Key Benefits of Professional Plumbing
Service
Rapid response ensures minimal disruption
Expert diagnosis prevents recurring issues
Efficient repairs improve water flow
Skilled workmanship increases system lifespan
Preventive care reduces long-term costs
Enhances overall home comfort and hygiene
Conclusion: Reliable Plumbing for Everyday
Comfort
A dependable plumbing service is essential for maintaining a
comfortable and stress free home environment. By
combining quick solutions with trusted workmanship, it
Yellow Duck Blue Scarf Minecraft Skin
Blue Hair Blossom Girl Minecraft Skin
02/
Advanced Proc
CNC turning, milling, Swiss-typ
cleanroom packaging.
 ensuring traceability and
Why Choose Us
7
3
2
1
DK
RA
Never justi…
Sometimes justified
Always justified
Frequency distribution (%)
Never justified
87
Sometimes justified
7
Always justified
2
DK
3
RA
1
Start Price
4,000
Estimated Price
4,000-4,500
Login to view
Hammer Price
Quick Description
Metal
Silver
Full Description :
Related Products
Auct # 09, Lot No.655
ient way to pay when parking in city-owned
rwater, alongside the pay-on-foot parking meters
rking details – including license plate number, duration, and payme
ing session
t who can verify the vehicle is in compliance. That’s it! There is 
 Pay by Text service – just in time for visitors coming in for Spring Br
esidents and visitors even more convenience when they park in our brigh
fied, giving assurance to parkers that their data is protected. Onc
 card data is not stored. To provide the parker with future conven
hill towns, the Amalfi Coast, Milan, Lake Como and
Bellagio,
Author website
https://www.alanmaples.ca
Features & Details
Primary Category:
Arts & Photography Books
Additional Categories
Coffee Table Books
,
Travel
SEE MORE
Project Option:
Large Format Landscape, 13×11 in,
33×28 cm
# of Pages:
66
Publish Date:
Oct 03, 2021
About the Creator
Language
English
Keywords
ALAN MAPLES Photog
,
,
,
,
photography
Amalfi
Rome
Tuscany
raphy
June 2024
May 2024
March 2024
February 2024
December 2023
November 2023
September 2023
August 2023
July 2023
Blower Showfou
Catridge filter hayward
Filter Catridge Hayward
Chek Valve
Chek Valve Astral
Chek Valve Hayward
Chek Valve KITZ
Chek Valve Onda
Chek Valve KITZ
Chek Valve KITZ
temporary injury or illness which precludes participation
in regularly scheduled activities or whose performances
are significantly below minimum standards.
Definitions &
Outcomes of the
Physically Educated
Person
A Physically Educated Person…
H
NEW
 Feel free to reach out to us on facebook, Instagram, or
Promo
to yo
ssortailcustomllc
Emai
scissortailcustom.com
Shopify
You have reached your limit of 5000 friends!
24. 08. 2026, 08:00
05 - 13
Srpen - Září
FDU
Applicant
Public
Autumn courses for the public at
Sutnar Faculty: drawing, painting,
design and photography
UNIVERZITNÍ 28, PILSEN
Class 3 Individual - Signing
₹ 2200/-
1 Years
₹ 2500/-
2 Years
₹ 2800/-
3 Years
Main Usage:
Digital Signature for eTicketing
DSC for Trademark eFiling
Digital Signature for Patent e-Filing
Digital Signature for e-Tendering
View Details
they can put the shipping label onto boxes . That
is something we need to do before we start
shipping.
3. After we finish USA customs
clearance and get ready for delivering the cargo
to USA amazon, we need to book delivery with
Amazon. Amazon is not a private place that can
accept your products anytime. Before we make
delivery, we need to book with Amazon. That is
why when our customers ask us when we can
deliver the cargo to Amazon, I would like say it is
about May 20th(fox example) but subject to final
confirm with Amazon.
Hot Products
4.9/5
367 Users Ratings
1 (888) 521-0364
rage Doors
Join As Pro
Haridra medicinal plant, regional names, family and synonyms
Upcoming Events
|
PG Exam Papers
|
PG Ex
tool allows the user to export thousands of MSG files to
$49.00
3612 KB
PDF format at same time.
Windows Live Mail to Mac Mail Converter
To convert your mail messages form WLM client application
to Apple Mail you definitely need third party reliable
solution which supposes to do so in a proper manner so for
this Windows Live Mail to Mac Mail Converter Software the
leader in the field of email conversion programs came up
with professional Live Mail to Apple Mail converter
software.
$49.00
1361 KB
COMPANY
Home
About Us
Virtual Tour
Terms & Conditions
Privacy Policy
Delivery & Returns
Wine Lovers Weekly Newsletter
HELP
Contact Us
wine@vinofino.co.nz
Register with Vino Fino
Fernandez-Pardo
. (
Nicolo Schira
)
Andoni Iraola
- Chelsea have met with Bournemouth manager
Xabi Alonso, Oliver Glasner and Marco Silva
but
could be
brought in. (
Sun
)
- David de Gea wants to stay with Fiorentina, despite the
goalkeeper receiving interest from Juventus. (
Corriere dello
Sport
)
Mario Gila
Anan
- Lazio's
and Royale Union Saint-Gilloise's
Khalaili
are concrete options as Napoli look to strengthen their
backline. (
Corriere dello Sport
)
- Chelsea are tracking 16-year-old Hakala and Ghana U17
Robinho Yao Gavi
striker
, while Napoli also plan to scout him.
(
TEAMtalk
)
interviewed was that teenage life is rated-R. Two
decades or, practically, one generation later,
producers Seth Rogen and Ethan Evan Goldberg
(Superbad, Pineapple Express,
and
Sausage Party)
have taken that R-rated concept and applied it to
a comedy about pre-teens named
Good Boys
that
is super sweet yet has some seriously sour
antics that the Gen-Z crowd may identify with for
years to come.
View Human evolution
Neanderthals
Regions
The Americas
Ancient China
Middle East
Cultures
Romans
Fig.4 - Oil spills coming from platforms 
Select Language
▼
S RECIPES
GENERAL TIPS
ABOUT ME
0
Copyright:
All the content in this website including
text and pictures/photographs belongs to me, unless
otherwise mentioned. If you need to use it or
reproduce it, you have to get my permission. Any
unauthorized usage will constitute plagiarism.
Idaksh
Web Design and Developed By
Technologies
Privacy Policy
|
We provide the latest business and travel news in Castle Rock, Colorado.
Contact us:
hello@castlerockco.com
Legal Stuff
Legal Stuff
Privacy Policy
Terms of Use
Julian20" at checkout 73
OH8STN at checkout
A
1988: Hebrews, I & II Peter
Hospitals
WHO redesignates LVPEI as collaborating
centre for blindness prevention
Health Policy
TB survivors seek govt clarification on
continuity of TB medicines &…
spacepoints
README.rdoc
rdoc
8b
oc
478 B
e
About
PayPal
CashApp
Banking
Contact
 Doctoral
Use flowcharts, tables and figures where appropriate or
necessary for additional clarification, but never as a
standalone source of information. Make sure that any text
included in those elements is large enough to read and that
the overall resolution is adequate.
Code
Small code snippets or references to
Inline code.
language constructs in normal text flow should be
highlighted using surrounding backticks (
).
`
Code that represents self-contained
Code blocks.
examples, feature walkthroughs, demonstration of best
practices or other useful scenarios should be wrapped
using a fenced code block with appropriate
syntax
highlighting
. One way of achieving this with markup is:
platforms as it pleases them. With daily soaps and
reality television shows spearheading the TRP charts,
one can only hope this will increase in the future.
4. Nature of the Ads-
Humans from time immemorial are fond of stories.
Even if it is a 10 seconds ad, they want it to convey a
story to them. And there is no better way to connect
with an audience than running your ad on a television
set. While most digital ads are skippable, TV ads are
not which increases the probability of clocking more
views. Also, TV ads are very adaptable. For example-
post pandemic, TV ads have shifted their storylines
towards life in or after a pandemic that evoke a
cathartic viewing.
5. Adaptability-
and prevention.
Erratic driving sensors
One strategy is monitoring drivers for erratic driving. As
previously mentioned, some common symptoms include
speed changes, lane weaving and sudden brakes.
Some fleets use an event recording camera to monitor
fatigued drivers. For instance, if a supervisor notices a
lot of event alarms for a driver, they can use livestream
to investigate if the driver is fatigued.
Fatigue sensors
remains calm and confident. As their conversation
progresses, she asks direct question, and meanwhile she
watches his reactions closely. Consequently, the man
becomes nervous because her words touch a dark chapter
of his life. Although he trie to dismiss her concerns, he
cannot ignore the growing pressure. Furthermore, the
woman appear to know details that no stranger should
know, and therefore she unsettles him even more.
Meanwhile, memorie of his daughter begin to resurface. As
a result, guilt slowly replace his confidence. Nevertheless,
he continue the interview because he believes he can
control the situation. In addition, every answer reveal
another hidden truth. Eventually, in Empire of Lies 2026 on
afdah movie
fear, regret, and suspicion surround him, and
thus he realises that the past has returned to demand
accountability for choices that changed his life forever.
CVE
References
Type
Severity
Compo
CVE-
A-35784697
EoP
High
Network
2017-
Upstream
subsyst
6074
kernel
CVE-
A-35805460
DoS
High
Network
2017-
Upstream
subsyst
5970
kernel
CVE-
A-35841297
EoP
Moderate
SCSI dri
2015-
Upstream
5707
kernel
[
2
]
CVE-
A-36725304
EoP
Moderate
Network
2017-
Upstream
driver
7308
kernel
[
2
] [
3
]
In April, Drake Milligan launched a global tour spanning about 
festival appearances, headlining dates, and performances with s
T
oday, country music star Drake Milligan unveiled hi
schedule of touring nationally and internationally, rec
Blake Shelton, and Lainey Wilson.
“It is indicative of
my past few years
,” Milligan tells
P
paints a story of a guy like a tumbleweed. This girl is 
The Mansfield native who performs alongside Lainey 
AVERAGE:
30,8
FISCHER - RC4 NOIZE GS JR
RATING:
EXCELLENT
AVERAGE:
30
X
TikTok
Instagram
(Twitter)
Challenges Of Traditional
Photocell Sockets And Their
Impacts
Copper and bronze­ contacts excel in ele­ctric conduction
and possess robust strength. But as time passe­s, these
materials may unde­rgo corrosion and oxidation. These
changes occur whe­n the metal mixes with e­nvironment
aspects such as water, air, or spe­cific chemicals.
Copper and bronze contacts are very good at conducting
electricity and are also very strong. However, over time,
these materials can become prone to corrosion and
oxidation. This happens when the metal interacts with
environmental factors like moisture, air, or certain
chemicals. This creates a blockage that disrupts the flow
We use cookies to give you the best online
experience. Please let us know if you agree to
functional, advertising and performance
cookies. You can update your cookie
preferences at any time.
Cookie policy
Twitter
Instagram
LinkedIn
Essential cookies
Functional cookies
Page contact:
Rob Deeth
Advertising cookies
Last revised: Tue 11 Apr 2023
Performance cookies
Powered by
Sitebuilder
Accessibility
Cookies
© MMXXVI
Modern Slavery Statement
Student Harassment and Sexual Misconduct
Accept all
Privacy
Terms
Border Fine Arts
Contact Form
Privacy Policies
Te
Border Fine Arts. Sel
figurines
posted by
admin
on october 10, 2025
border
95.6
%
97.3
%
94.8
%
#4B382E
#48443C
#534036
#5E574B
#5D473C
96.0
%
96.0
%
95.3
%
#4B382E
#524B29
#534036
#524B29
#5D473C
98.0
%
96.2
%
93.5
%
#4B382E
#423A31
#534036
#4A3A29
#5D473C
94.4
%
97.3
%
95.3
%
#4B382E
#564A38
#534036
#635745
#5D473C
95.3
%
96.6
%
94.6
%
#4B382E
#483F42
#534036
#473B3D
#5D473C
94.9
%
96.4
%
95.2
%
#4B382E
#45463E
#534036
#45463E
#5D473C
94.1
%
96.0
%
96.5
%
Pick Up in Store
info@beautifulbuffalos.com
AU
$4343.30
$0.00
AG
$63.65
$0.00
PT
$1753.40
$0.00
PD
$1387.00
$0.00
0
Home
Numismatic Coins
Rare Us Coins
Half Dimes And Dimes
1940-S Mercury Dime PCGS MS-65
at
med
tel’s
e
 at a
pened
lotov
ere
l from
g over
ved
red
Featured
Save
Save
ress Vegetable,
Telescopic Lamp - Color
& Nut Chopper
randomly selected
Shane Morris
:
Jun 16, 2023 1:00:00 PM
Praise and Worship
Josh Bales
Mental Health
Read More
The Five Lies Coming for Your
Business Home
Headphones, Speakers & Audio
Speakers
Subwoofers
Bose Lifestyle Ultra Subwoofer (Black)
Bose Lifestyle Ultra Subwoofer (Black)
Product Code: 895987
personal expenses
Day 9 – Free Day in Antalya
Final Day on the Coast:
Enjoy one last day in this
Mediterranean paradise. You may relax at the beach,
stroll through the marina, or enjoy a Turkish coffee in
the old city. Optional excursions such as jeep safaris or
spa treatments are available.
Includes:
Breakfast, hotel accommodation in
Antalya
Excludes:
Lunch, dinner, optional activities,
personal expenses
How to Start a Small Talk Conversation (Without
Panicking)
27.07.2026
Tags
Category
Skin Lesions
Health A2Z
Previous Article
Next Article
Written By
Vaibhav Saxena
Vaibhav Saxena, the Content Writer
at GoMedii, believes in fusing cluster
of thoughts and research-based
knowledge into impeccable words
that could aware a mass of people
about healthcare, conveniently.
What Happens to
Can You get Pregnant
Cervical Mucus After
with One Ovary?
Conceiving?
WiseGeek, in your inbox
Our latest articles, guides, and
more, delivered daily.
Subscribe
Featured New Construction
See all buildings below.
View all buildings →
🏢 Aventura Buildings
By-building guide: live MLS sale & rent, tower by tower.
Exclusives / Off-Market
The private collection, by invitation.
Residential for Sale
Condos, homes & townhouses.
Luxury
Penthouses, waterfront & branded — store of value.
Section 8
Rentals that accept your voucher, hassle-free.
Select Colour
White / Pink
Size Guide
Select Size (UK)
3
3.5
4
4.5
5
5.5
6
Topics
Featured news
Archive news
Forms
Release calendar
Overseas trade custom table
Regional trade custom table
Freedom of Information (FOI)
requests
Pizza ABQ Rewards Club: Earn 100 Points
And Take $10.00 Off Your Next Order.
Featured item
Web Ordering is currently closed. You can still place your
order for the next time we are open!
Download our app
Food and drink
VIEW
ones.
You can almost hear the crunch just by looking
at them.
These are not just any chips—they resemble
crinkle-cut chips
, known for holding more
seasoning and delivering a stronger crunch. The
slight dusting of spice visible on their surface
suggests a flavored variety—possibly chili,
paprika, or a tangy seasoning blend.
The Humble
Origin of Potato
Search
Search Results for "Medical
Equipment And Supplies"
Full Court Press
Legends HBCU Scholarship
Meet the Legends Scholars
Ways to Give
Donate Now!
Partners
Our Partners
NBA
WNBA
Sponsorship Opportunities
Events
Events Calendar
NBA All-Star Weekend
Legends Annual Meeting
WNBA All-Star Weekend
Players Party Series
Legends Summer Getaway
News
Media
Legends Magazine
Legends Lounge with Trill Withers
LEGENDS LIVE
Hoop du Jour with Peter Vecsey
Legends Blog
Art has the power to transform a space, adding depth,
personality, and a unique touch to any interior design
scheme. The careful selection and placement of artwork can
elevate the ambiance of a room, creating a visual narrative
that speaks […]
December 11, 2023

### PROBLEM STATEMENT
Reproduce the rows above verbatim, starting with their first line and going on through the line containing "ient way to pay when parking in city-owned".

### WRITTEN ANSWER
Key Benefits of Professional Plumbing
Service
Rapid response ensures minimal disruption
Expert diagnosis prevents recurring issues
Efficient repairs improve water flow
Skilled workmanship increases system lifespan
Preventive care reduces long-term costs
Enhances overall home comfort and hygiene
Conclusion: Reliable Plumbing for Everyday
Comfort
A dependable plumbing service is essential for maintaining a
comfortable and stress free home environment. By
combining quick solutions with trusted workmanship, it
Yellow Duck Blue Scarf Minecraft Skin
Blue Hair Blossom Girl Minecraft Skin
02/
Advanced Proc
CNC turning, milling, Swiss-typ
cleanroom packaging.
 ensuring traceability and
Why Choose Us
7
3
2
1
DK
RA
Never justi…
Sometimes justified
Always justified
Frequency distribution (%)
Never justified
87
Sometimes justified
7
Always justified
2
DK
3
RA
1
Start Price
4,000
Estimated Price
4,000-4,500
Login to view
Hammer Price
Quick Description
Metal
Silver
Full Description :
Related Products
Auct # 09, Lot No.655
ient way to pay when parking in city-owned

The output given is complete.